Posted on 01/29/2002 5:13:49 AM PST by simicyber
Encouraged in what way and by whom?
So that which is disadvantageous, must be prohibited by law?
Is that your point?
I'm really trying to understand your position, but I'm not getting it.
I think he's curious as to how you define "help".
Helping someone against their will isn't help at all.
Unless you believe in the old "Hi, I'm from the government, and I'm here to help you" line.
Are you so profound a dullard, that you cannot comprehend that it matters?
You are correct, there is disadvantageous heterosexual behavior. That should also be discouraged. In fact, any sexual activity outside of a monogamous heterosexual marriage should be discouraged.
Shalom.
Discouraged how?
Prison?
The problem as I see it is thus:
You ostensibly argue for complete equality with respect to society's acceptance or tolerance of heterosexual and homosexual behavior. Presumably it is based on a general a priori principle/assumption of the right to equality of homosexuals v. heterosexuals.
The truth is that others are unwilling to accept, emotionally, and often intellectually that gays should have rights equal to heterosexuals.
I will give you two examples to support this point.
First, imagine that an expeditionary group of students had spent a year isolated from families and loved ones in Antarctica and upon their return they were met by a proud group of supporters at the dock or airport. I feel fairly certain that you wouldnt seek to oppose a boyfriend / girlfriend or husband wife from kissing on the lips in front of the group. Neither would heterosexuals or homosexuals be dsiturbed by such a display
On the other hand, I believe you fully realize, and perhaps even agree, that such a display in front of the families attending the arrival ceremony, by two homosexuals, for the identical display of affection (i.e. a prolonged kiss on the lips) would, or even should, not be perceived with the same tolerance.
Similarly, family TV shows, as for example the Cosby show, regularly stage displays of affection between husbands and wives without any moral indigestion, yet the identical display by say Ellen Degeneris with a "lifetime partner" would evoke strong negative feelings amongst most heterosexual individuals, including many if not most liberals, and particulary from those with children.
---*---
- **Activity**:
Quote, in order of appearance, every sentence in the forum thread above that ends with a question mark.

- **Excerpted records**:
---*---
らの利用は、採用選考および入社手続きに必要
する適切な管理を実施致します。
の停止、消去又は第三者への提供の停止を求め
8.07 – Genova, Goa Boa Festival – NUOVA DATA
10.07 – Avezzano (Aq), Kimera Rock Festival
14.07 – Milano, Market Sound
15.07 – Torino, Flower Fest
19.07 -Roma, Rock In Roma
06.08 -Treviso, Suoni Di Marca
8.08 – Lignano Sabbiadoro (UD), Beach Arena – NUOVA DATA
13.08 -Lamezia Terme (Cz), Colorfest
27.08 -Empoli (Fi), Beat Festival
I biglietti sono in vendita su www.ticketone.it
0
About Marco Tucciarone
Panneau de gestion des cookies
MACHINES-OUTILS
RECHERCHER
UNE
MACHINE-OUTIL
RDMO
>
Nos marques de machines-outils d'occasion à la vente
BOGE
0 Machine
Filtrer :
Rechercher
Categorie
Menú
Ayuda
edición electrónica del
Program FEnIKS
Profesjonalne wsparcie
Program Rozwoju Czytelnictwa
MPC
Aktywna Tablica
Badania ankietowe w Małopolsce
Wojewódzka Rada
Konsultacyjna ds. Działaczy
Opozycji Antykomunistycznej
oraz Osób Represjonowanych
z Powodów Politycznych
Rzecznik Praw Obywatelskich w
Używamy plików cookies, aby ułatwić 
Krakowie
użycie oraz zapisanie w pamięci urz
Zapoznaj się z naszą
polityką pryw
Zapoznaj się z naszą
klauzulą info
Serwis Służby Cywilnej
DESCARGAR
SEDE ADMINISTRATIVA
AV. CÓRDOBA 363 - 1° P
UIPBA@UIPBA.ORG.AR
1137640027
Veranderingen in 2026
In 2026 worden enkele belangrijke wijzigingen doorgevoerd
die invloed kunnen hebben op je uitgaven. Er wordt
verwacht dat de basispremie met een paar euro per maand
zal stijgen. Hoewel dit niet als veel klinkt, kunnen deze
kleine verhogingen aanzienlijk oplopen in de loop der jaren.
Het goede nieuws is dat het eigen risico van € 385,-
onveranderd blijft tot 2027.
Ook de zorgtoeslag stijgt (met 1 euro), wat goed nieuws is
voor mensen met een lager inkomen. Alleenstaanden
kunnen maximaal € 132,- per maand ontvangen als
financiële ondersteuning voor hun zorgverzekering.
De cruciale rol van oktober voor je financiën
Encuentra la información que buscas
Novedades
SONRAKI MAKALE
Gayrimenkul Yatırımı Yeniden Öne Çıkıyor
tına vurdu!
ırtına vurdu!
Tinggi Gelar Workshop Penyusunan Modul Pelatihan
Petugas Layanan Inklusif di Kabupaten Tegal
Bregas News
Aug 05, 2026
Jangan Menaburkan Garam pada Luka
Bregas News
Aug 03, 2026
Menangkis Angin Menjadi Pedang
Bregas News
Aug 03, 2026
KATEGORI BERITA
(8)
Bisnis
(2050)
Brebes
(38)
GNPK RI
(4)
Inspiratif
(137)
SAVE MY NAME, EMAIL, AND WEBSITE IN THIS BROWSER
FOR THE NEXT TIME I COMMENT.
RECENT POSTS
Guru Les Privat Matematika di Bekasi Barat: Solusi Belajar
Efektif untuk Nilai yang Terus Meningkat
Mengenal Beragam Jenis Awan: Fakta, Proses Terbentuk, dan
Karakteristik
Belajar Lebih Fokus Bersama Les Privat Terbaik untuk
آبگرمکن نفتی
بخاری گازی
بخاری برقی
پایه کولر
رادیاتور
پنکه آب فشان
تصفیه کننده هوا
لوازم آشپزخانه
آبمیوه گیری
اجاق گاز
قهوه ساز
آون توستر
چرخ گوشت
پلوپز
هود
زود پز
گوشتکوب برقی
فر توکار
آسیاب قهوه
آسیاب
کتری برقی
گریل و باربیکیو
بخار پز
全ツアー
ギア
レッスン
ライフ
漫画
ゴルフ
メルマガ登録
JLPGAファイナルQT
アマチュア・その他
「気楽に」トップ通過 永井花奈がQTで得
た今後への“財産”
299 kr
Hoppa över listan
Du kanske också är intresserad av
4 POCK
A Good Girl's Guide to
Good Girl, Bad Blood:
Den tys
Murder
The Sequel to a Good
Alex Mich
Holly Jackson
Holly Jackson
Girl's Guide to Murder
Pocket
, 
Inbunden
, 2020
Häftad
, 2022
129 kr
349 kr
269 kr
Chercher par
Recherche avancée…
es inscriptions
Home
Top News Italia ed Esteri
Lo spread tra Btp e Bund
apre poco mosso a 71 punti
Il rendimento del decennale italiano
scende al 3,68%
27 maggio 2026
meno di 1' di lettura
---*---
- **Written answer**:
1. Encouraged in what way and by whom?
2. So that which is disadvantageous, must be prohibited by law?
3. Is that your point?
4. Are you so profound a dullard, that you cannot comprehend that it matters?
5. Discouraged how?
6. Prison?